→ WHAT TO PRODUCE: Write out the entries exactly. None of the pictures should appear in the copy.

→ STUDY MATERIAL:
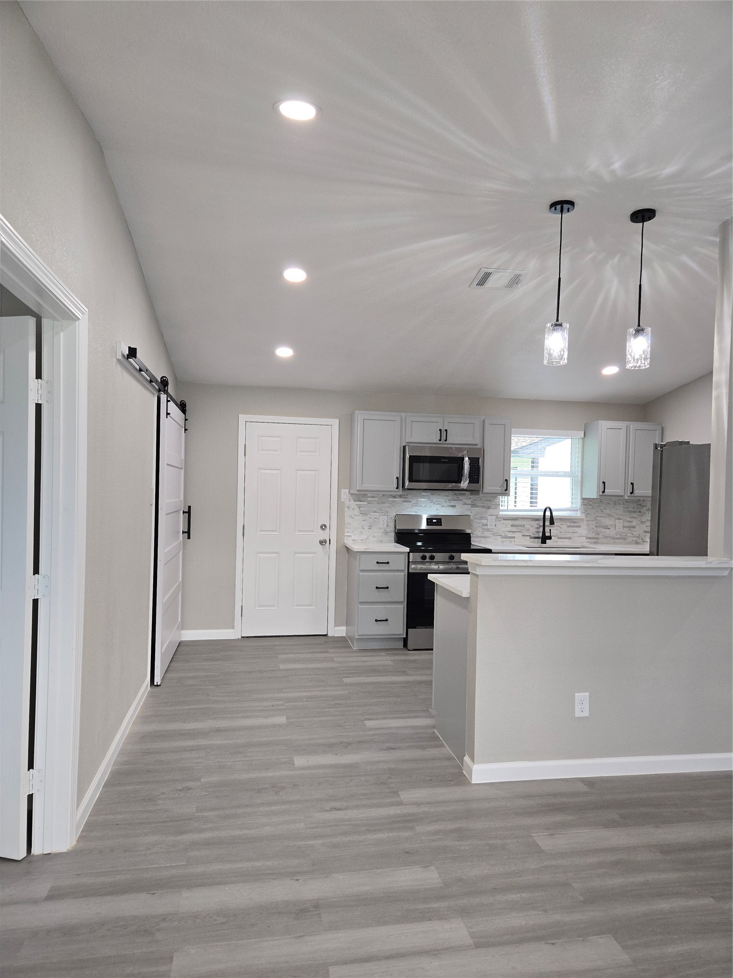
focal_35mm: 23
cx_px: 366
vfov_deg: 73.9
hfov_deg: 58.9
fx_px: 649
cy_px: 489
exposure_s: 1/60
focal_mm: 5.4
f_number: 1.8
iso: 100
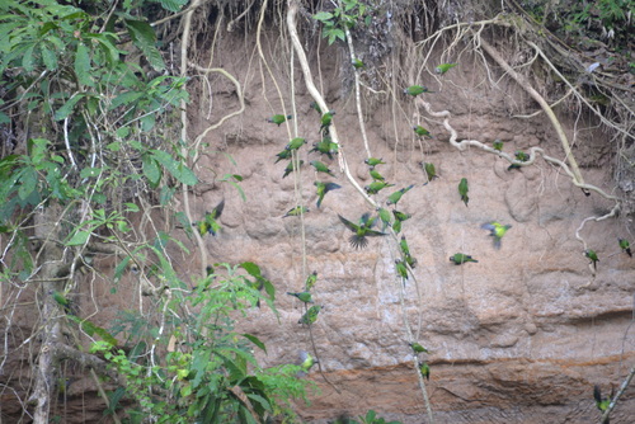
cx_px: 318
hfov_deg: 6.9
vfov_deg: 4.6
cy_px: 212
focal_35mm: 300
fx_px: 5295
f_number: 5.6
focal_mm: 300
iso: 1600
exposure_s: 1/125
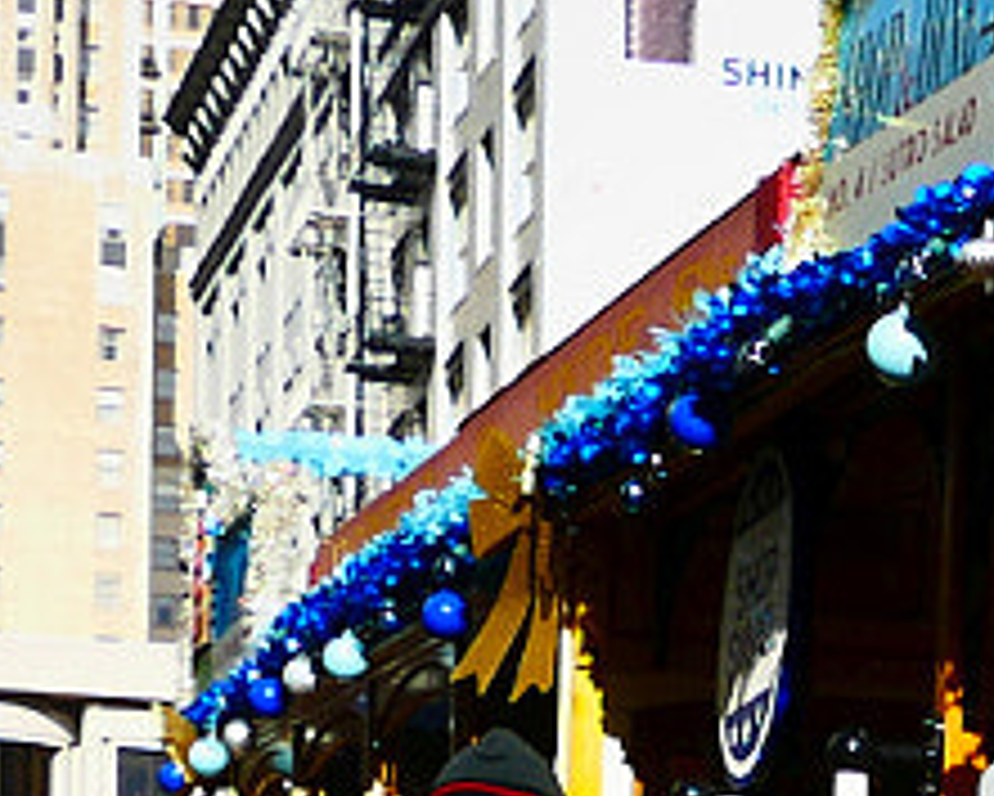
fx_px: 5003
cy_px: 1583
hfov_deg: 11.0
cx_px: 1421
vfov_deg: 8.6
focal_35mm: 170
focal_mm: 9.12
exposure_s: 1/2000
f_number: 3.2
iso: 125
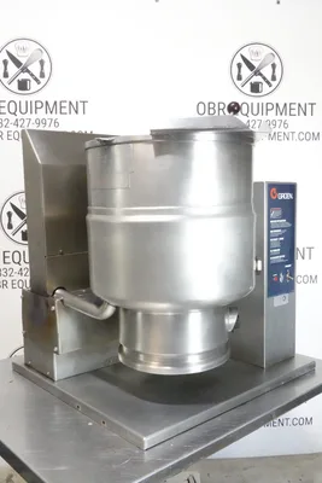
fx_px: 456
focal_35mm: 34
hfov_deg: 38.9
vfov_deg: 55.8
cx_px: 161
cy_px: 242
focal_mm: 12.76
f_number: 9
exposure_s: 1/30
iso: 6400
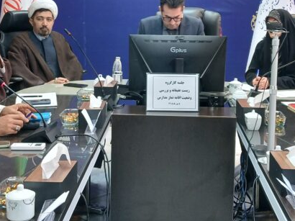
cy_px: 73
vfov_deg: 22.5
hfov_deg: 29.8
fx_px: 554
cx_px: 166
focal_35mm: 65
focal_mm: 3.98
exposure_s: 1/50
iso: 125
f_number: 1.8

→ EXERCISE OUTPUT:
focal_35mm: 23
cx_px: 366
vfov_deg: 73.9
hfov_deg: 58.9
fx_px: 649
cy_px: 489
exposure_s: 1/60
focal_mm: 5.4
f_number: 1.8
iso: 100
cx_px: 318
hfov_deg: 6.9
vfov_deg: 4.6
cy_px: 212
focal_35mm: 300
fx_px: 5295
f_number: 5.6
focal_mm: 300
iso: 1600
exposure_s: 1/125
fx_px: 5003
cy_px: 1583
hfov_deg: 11.0
cx_px: 1421
vfov_deg: 8.6
focal_35mm: 170
focal_mm: 9.12
exposure_s: 1/2000
f_number: 3.2
iso: 125
fx_px: 456
focal_35mm: 34
hfov_deg: 38.9
vfov_deg: 55.8
cx_px: 161
cy_px: 242
focal_mm: 12.76
f_number: 9
exposure_s: 1/30
iso: 6400
cy_px: 73
vfov_deg: 22.5
hfov_deg: 29.8
fx_px: 554
cx_px: 166
focal_35mm: 65
focal_mm: 3.98
exposure_s: 1/50
iso: 125
f_number: 1.8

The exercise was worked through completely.